Maybe we need a “substance checker” now.

President Obama’s acceptance speech Thursday night was long on soaring rhetoric and desperately short on leadership and ideas.

“One of the emptiest speeches I have ever heard on a national stage,” concluded conservative commentator Charles Krauthammer.

“It was stale and empty. He’s out of juice,” writes Peggy Noonan, respected speechwriter for President Reagan, whom Obama is often compared to.

“Let’s be blunt,” adds liberal commentator Michael Tomasky. “Barack Obama gave a dull and pedestrian speech tonight, with nary an interesting thematic device, policy detail, or even one turn of phrase.”

Certainly Mr. Obama had the sympathetic crowd at fever pitch with his oratory. And never before have you seen more heaping helpings of tasty socialism wrapped deliciously in strips of red, white and blue.

But, borrowing from a past presidential campaign, we’d ask: Where’s the beef?

“I didn’t like the lack of specifics at all,” Tomasky writes. “Nothing in this speech was developed, nothing given hard thought, nothing that built to a great moment.”

“There was nothing in it,” Krauthammer said. “This is a man who believes that government can and should do a lot. There is nothing in here that tells us how he’s going to go from today to tomorrow. For any of the so-called goals, and what government is going to do, what is he going to enact? ... I have a vision of an America where there is no disease and everybody has a private airplane, but unless I tell you how we get there, I’ve said nothing.”

Moreover, Mr. Obama’s platitudes were so general and unsupported by strategy or tactic that even his opponents might agree with him on many of them.

Nowhere was Mr. Obama’s vacuousness more in evidence than in this paragraph:

“If you believe that new plants and factories can dot our landscape; that new energy can power our future; that new schools can provide ladders of opportunity to this nation of dreamers; if you believe in a country where everyone gets a fair shot, and everyone does their fair share, and everyone plays by the same rules, then I need you to vote this November.”

The problem, besides the triteness, is the complete ambiguity. How will all this be done? Beware slogans and salesmen that promise their product will deliver “more” – but never quite say how, or even more of what. More than the competition? More than before? It’s empty selling. Television’s “ShamWow” guy gives you more substance.

Who, except for Mr. Obama’s own Democratic fringe, isn’t for energy, manufacturing, education, a fair shot, doing your fair share and playing by the rules? The question is, will his agenda – whatever it is – get us there?

What has he done, or will he do, to increase manufacturing? He bet billions of your money on solar panel maker Solyndra and other Democrat-connected startups that have since failed.
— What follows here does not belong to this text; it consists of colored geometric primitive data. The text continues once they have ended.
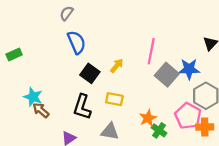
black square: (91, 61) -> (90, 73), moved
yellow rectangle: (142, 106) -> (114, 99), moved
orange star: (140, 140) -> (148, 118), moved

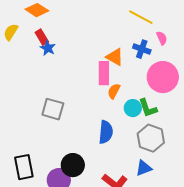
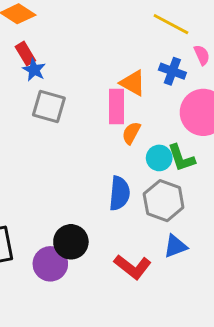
gray square: (53, 109) -> (49, 106), moved
gray hexagon: (151, 138) -> (164, 201), moved

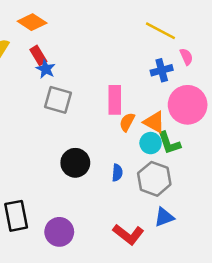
blue cross: (172, 71) -> (162, 70), turned -35
orange triangle: (133, 83) -> (154, 122), moved
blue semicircle: (119, 193) -> (117, 173), size x0.6
black circle: (71, 242) -> (75, 163), moved

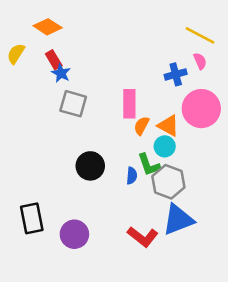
yellow line: (160, 31) -> (200, 35), moved
green L-shape: (169, 143) -> (149, 165), moved
blue triangle: (164, 217) -> (178, 220), size x1.6

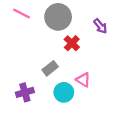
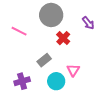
pink line: (21, 13) -> (19, 31), moved
pink triangle: (83, 80) -> (73, 70), turned 32

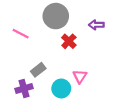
purple arrow: (88, 23) -> (96, 25), turned 128
gray rectangle: (44, 60) -> (38, 70), moved

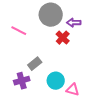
purple arrow: (96, 25) -> (74, 23), moved
pink triangle: (80, 76) -> (73, 90), moved, turned -48

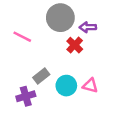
cyan circle: (56, 81) -> (66, 86), moved
pink triangle: (73, 90) -> (90, 86), moved

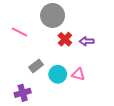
purple arrow: (88, 27) -> (87, 41), moved
purple cross: (26, 96) -> (23, 93), moved

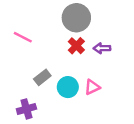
gray circle: (53, 15) -> (76, 18), moved
pink triangle: (78, 74) -> (92, 87), turned -40

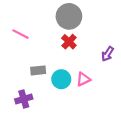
purple arrow: (102, 48) -> (108, 54), moved, turned -56
gray rectangle: (42, 77) -> (38, 70), turned 32

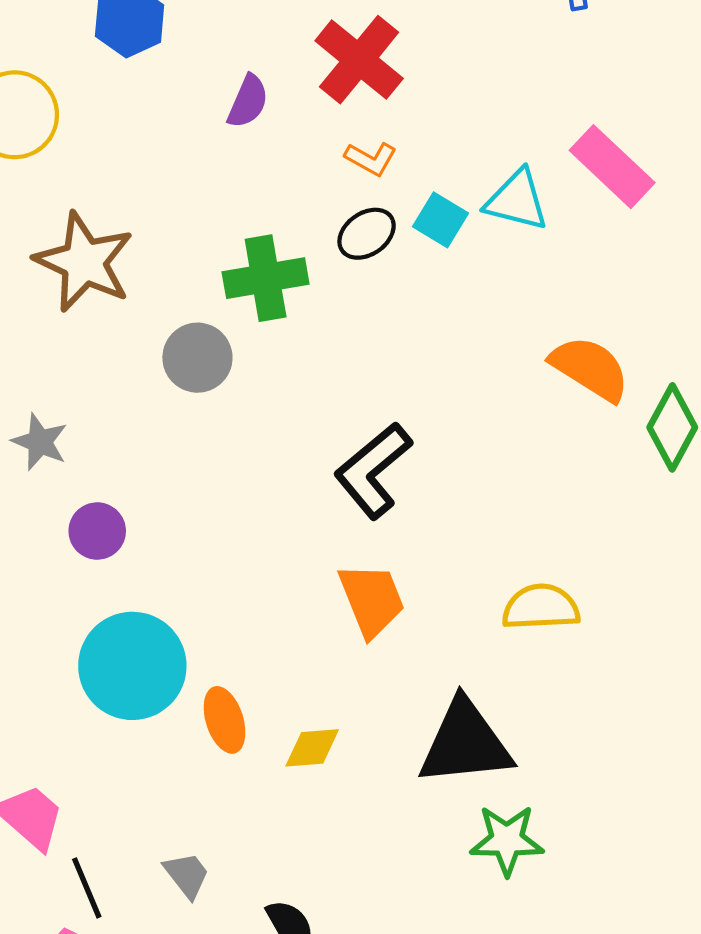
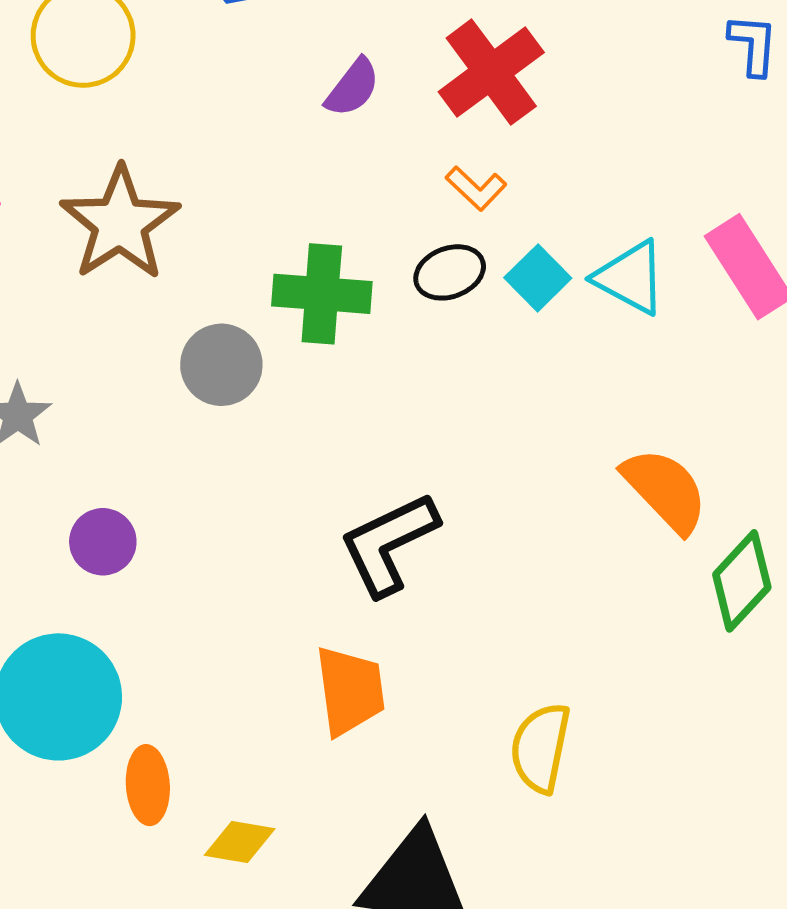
purple circle: (97, 531) -> (103, 542), moved
yellow semicircle: (541, 607) -> (540, 748), turned -90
He’s blocked a new pipeline, and oil production is down on federal land. He won’t get involved in Syria, but he’s declared war on American coal.

Playing by the same rules? His administration has unilaterally granted waivers to at least 1,200 entities, many of them unions, releasing them from abiding by the hefty regulations of the Affordable Care Act – while the rest of us must follow the law.

Doing your fair share? This president attacks those paying 70 percent of federal taxes, while nearly 50 percent of Americans pay none at all. Meanwhile, virtually nothing is asked of public aid recipients, and few incentives exist to wean them off.

As for getting a fair shot, as one observer noted, this is an African-American with a Muslim-sounding name and early Muslim background who was elected to the nation’s highest office while we do battle with radical Muslims. We’d say that’s a pretty fair shot.

The president’s rhetoric was worse than empty. It was contrary to reality.